Attend the Women in ML Symposium on December 7 Register now

tfm.nlp.models.TransformerDecoder

Stay organized with collections Save and categorize content based on your preferences.

Transformer decoder.

Like the encoder, the decoder is made up of N identical layers. Each layer is composed of the sublayers:

  1. Self-attention layer
  2. Multi-headed attention layer combining encoder outputs with results from the previous self-attention layer.
  3. Feedforward network (2 fully-connected layers)

num_layers Number of layers.
num_attention_heads Number of attention heads.
intermediate_size Size of the intermediate (Feedforward) layer.
activation Activation for the intermediate layer.
dropout_rate Dropout probability.
attention_dropout_rate Dropout probability for attention layers.
use_bias Whether to enable use_bias in attention layer.
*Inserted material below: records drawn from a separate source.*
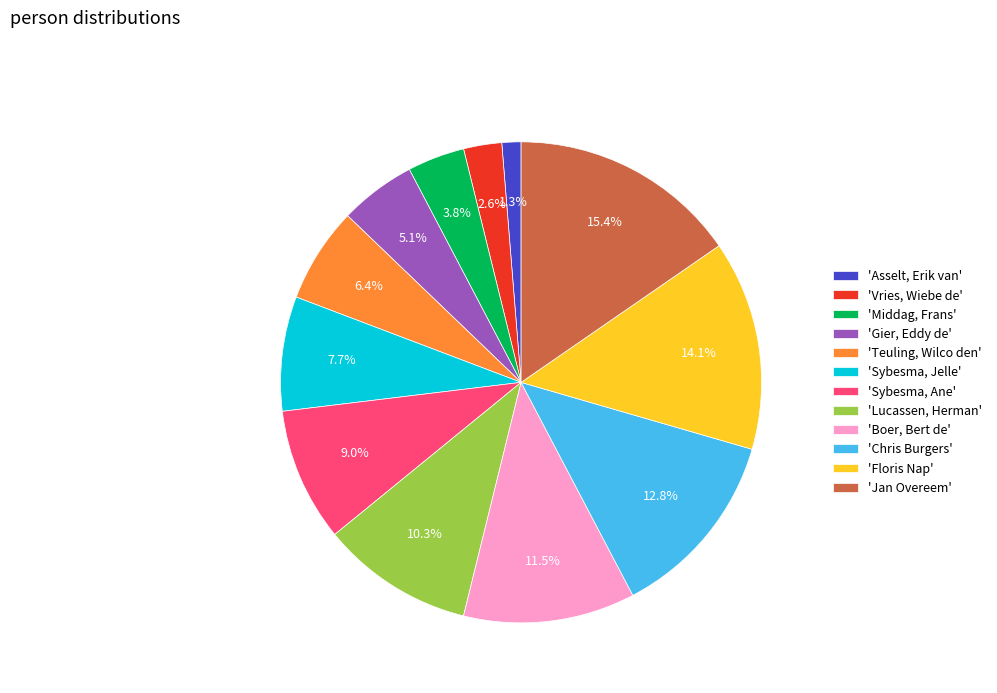

Is there any slice that represents more than half of the pie?

No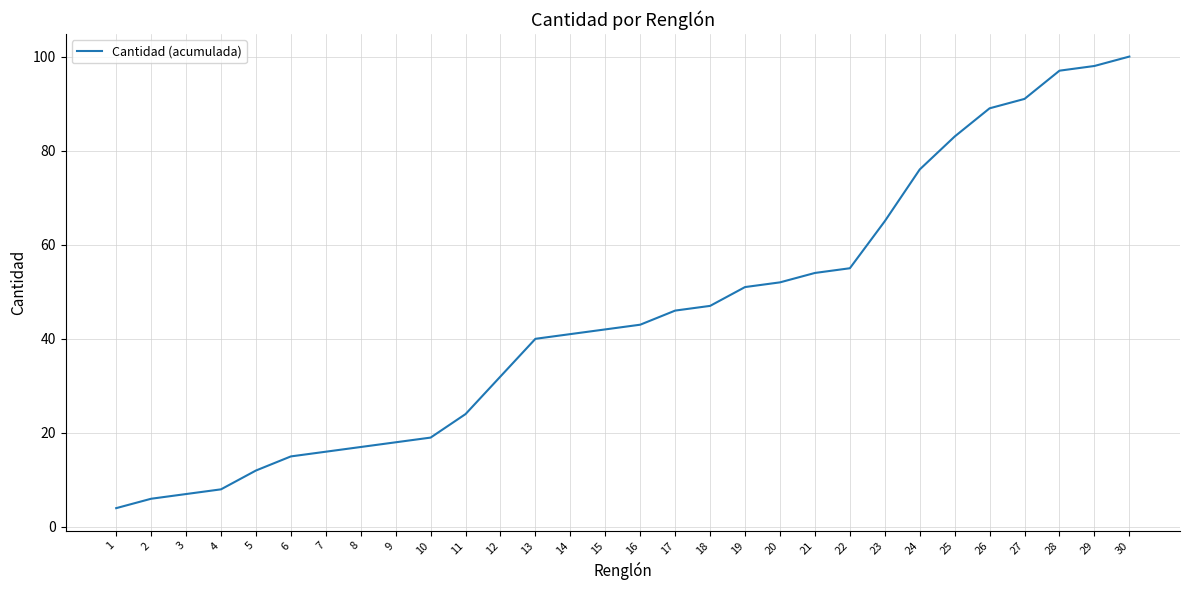

What is the approximate value at 26?

89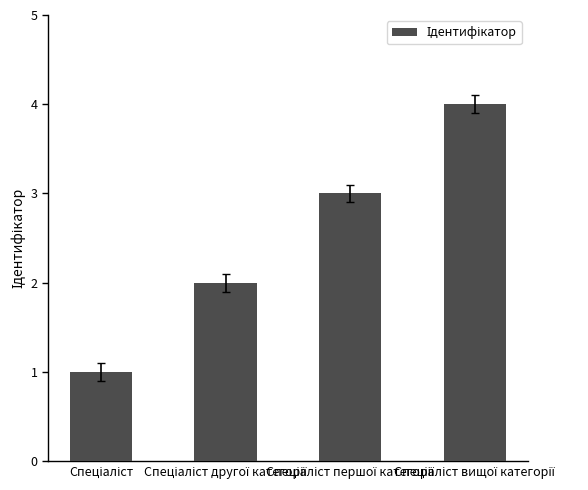

What is the maximum value shown in the chart?

4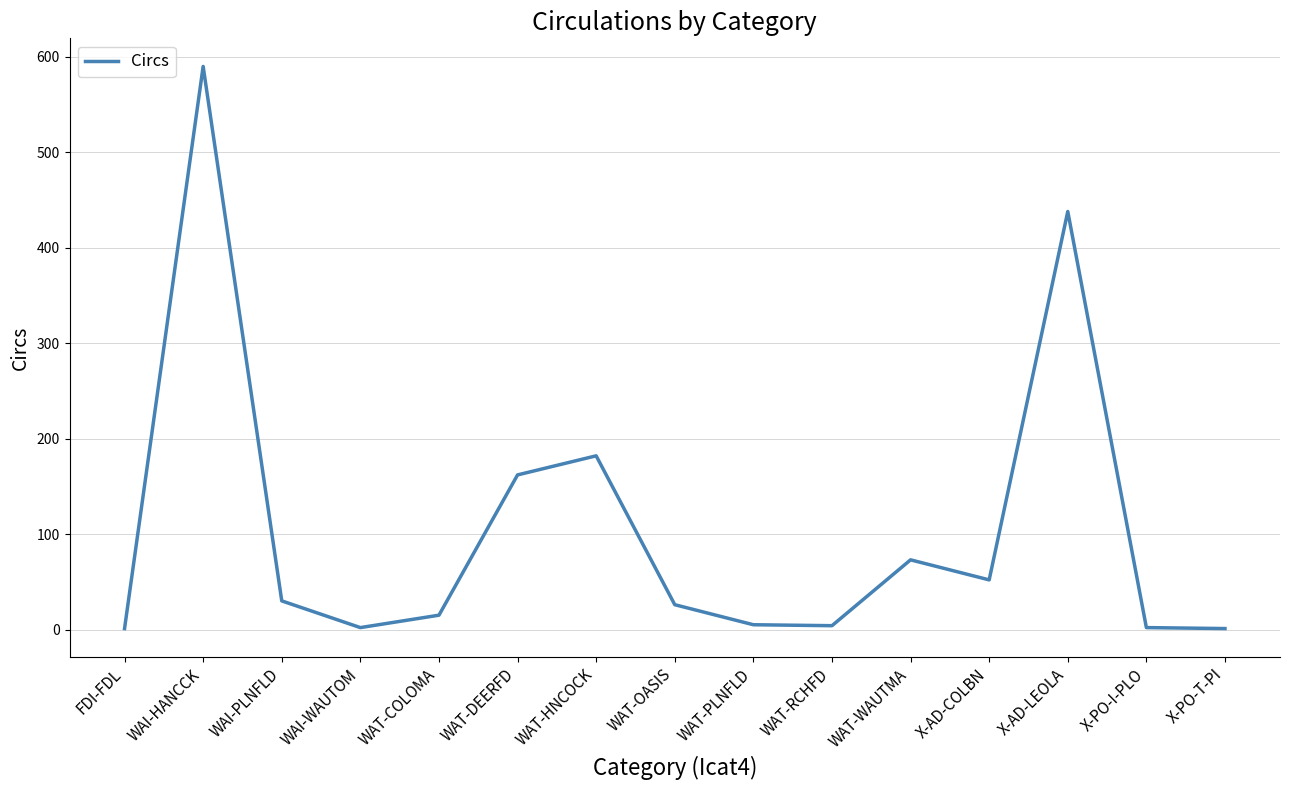

What is the change in value from WAI-WAUTOM to X-AD-LEOLA?

+436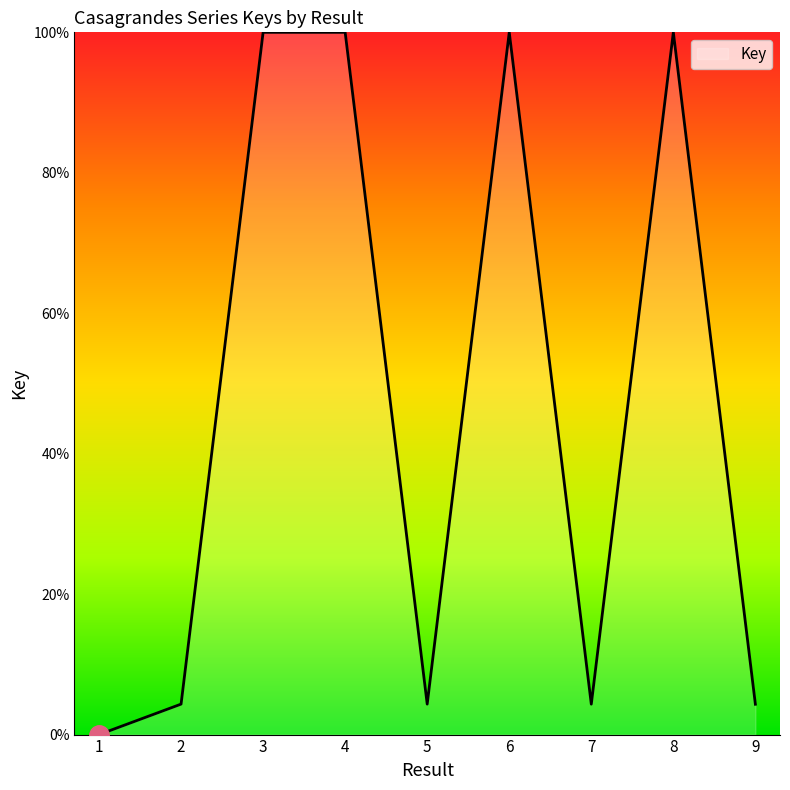

Is it true that the value at 4 is 100.0?

True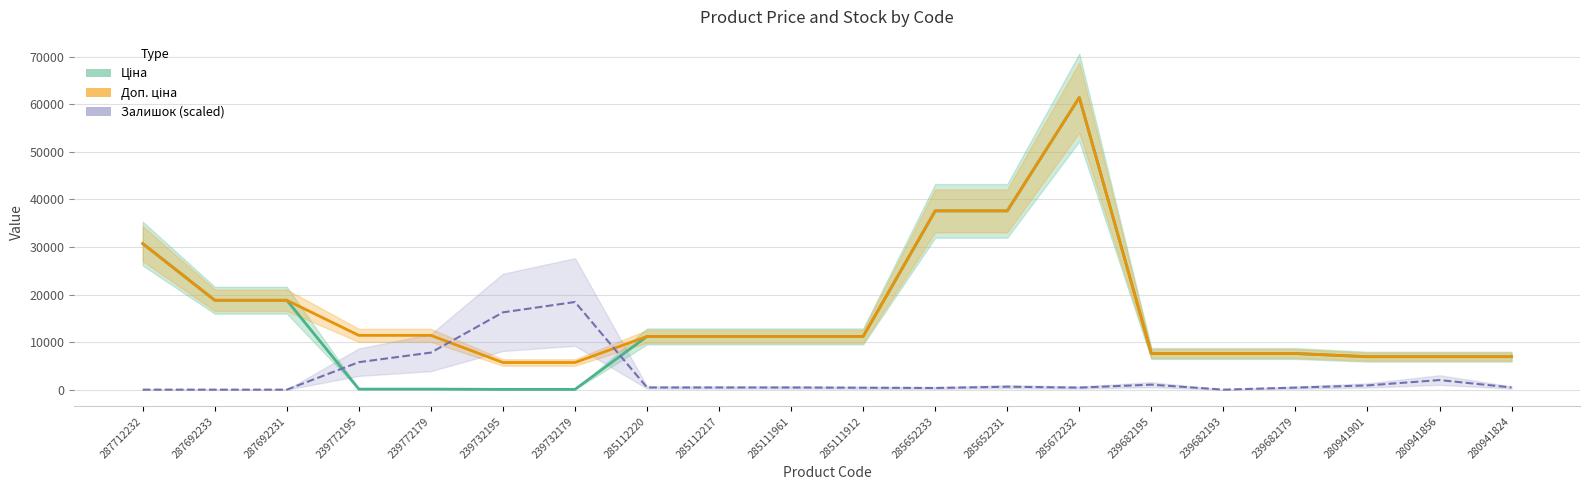

What is the difference between the maximum and minimum values in the Ціна series?

61377.2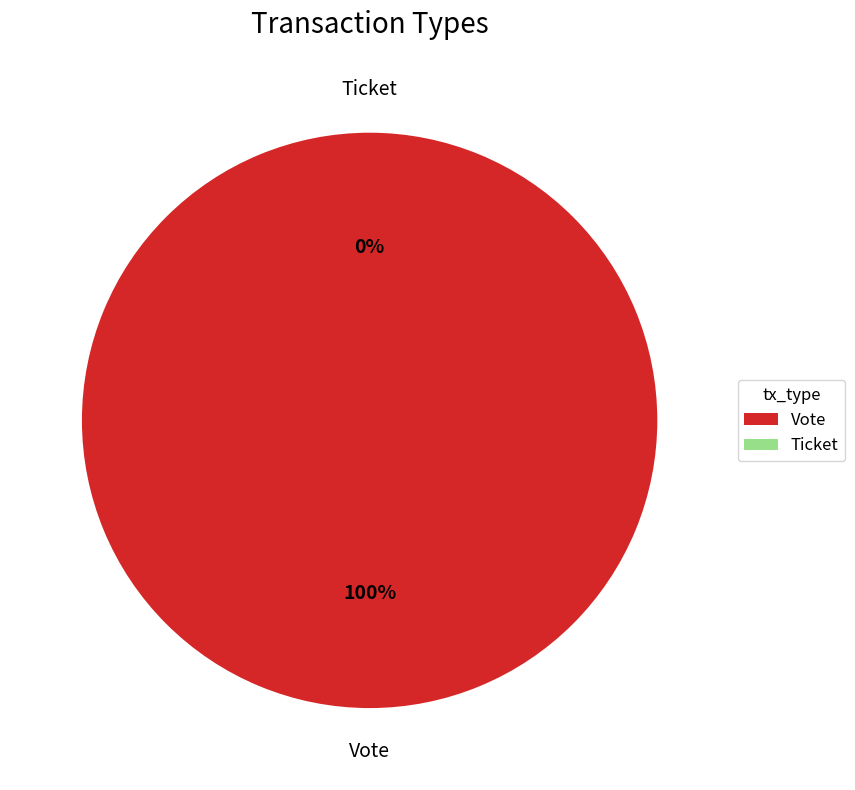

Which has a higher value, Ticket or Vote?

Vote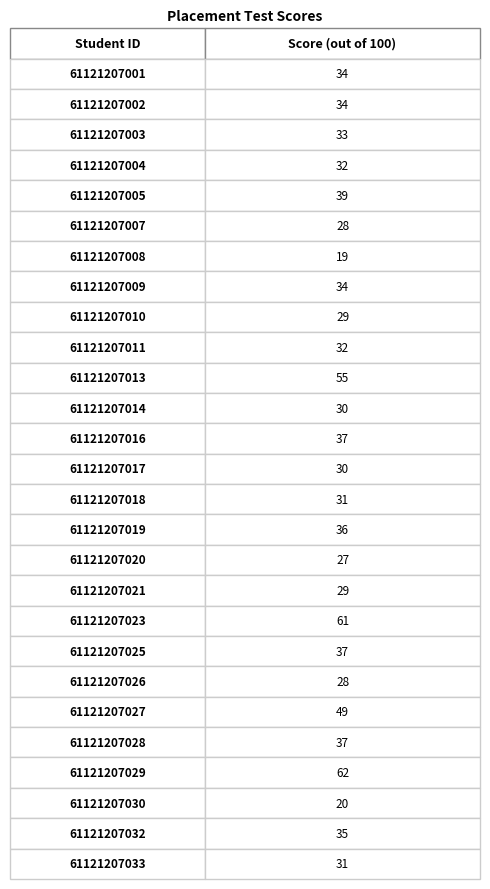

Between 61121207019 and 61121207029, which is larger?

61121207029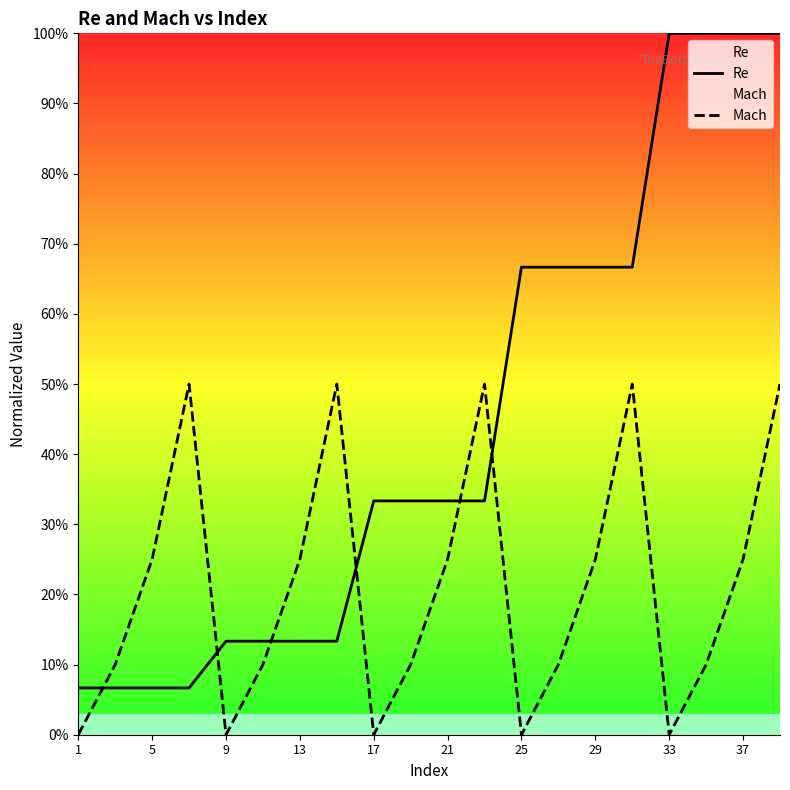

Reading left to right, what are all the values shown in this chart?

Re: 0.1	0.1	0.1	0.1	0.1	0.1	0.1	0.1	0.3	0.3	0.3	0.3	0.7	0.7	0.7	0.7	1.0	1.0	1.0	1.0
Mach: 0.0	0.1	0.2	0.5	0.0	0.1	0.2	0.5	0.0	0.1	0.2	0.5	0.0	0.1	0.2	0.5	0.0	0.1	0.2	0.5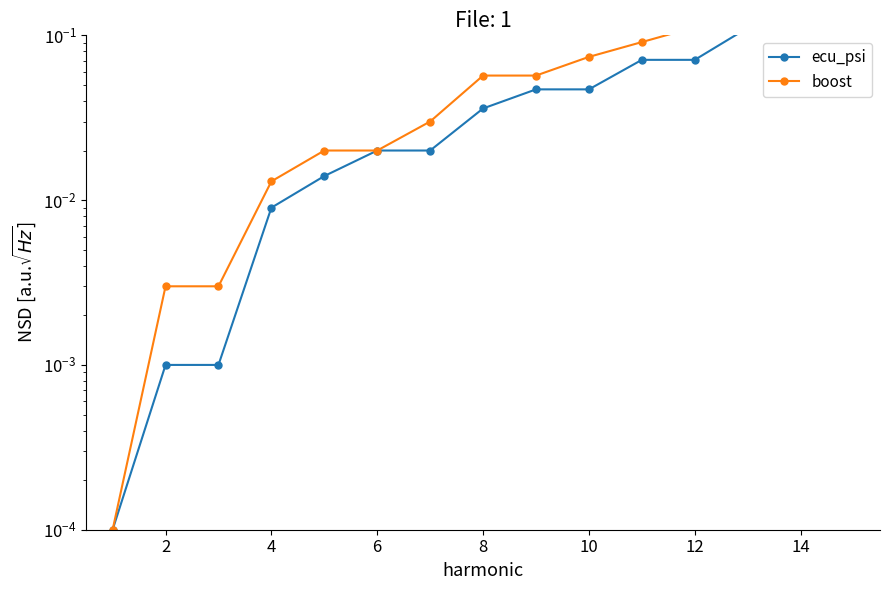

True or false: boost has a value of 0.1 at 14.

False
If set False, use_bias in attention layer is disabled.
norm_first Whether to normalize inputs to attention and intermediate dense layers. If set False, output of attention and intermediate dense layers is normalized.
norm_epsilon Epsilon value to initialize normalization layers.
intermediate_dropout Dropout probability for intermediate_dropout_layer.
**kwargs key word arguemnts passed to tf.keras.layers.Layer.

Methods

call

View source

Return the output of the decoder layer stacks.

Args
target A tensor with shape (batch_size, target_length, hidden_size).
memory A tensor with shape (batch_size, input_length, hidden_size).
self_attention_mask A tensor with shape (batch_size, target_len, target_length), the mask for decoder self-attention layer.
cross_attention_mask A tensor with shape (batch_size, target_length, input_length) which is the mask for encoder-decoder attention layer.
cache (Used for fast decoding) A nested dictionary storing previous decoder self-attention values. The items are: {layer_n: {"k": A tensor with shape (batch_size, i, key_channels), "v": A tensor with shape (batch_size, i, value_channels)}, ...}
decode_loop_step An integer, the step number of the decoding loop. Used only for autoregressive inference on TPU.
return_all_decoder_outputs Return all decoder layer outputs. Note that the outputs are layer normed. This is useful when introducing per layer auxiliary loss.

Returns
Output of decoder. float32 tensor with shape (batch_size, target_length, hidden_size).